TASK BRIEF
Give back exactly the lines of the data below, starting with the line that has "non-Hodgkin's type, High" and going on through the line that has "image of neoplastic".

══ TASK DATA

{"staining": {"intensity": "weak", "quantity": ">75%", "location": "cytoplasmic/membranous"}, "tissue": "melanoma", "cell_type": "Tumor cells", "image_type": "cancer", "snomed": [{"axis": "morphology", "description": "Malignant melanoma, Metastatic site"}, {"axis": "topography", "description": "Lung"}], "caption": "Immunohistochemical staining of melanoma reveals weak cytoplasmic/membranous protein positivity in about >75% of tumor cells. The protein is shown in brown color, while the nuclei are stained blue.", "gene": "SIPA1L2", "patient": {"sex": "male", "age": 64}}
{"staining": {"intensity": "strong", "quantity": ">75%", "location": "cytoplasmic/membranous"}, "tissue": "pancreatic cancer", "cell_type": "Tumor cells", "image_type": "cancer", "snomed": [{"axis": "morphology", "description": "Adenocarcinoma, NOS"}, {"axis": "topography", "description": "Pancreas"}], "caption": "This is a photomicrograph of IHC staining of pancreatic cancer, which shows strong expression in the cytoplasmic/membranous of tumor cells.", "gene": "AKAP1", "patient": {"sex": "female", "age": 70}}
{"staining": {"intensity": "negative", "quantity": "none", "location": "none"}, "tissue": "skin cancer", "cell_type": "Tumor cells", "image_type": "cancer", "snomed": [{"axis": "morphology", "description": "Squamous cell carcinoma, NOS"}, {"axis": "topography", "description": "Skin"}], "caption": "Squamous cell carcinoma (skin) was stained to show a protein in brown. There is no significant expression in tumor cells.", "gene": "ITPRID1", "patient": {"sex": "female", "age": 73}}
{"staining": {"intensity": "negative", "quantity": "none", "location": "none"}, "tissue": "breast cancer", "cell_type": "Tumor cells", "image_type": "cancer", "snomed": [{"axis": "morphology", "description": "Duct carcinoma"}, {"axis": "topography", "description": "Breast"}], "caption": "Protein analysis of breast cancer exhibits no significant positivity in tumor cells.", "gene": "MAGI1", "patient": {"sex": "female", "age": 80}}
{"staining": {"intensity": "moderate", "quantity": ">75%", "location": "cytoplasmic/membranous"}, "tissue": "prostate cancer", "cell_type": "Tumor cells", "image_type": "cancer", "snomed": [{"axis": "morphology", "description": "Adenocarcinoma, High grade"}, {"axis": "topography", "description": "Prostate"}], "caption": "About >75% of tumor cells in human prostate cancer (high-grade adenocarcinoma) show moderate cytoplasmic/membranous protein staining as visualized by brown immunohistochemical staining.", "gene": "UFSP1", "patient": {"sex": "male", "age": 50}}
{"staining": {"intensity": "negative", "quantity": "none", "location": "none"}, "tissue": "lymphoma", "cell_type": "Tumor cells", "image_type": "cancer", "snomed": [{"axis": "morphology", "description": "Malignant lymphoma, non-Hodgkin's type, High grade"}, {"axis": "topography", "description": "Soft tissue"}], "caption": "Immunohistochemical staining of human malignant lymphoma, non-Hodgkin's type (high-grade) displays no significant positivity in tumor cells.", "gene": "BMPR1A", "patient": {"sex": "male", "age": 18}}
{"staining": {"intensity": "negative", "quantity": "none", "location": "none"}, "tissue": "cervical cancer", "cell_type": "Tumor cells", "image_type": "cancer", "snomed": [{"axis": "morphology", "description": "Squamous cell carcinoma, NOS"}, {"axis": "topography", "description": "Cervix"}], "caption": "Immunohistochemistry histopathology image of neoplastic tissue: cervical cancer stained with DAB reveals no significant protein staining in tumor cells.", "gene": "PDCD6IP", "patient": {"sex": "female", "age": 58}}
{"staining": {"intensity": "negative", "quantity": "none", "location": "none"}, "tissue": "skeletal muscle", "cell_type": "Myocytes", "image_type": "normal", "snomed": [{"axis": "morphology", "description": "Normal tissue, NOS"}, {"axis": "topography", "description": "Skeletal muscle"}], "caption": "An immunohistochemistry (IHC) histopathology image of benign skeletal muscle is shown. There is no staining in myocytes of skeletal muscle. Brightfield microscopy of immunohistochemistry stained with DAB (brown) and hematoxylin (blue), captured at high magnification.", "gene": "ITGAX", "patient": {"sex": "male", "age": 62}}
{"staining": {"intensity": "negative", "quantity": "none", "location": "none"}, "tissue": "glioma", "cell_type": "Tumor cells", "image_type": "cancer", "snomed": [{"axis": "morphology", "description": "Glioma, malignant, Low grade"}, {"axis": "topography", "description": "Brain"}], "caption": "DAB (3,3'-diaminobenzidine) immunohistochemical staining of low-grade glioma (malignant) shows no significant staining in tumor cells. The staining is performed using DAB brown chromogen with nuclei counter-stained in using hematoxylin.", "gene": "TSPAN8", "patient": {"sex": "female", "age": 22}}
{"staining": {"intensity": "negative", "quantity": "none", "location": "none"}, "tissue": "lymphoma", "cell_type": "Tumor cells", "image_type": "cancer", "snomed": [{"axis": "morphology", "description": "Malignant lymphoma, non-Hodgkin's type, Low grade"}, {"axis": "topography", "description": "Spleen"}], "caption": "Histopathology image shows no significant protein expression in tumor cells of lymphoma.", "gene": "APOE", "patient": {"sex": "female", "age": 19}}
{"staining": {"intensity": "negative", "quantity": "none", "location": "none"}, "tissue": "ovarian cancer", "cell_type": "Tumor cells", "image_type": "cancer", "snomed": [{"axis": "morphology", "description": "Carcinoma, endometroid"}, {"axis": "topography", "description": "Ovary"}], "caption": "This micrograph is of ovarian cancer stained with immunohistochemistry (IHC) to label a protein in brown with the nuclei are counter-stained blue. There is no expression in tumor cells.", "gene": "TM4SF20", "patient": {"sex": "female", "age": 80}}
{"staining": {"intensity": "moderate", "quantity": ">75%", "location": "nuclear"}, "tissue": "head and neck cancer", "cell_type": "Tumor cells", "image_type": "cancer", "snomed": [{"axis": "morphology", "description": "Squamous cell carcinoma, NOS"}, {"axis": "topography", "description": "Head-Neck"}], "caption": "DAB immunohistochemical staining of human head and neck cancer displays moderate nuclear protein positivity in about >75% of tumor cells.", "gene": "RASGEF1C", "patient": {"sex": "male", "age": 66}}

════

SOLUTION BELOW
{"staining": {"intensity": "negative", "quantity": "none", "location": "none"}, "tissue": "lymphoma", "cell_type": "Tumor cells", "image_type": "cancer", "snomed": [{"axis": "morphology", "description": "Malignant lymphoma, non-Hodgkin's type, High grade"}, {"axis": "topography", "description": "Soft tissue"}], "caption": "Immunohistochemical staining of human malignant lymphoma, non-Hodgkin's type (high-grade) displays no significant positivity in tumor cells.", "gene": "BMPR1A", "patient": {"sex": "male", "age": 18}}
{"staining": {"intensity": "negative", "quantity": "none", "location": "none"}, "tissue": "cervical cancer", "cell_type": "Tumor cells", "image_type": "cancer", "snomed": [{"axis": "morphology", "description": "Squamous cell carcinoma, NOS"}, {"axis": "topography", "description": "Cervix"}], "caption": "Immunohistochemistry histopathology image of neoplastic tissue: cervical cancer stained with DAB reveals no significant protein staining in tumor cells.", "gene": "PDCD6IP", "patient": {"sex": "female", "age": 58}}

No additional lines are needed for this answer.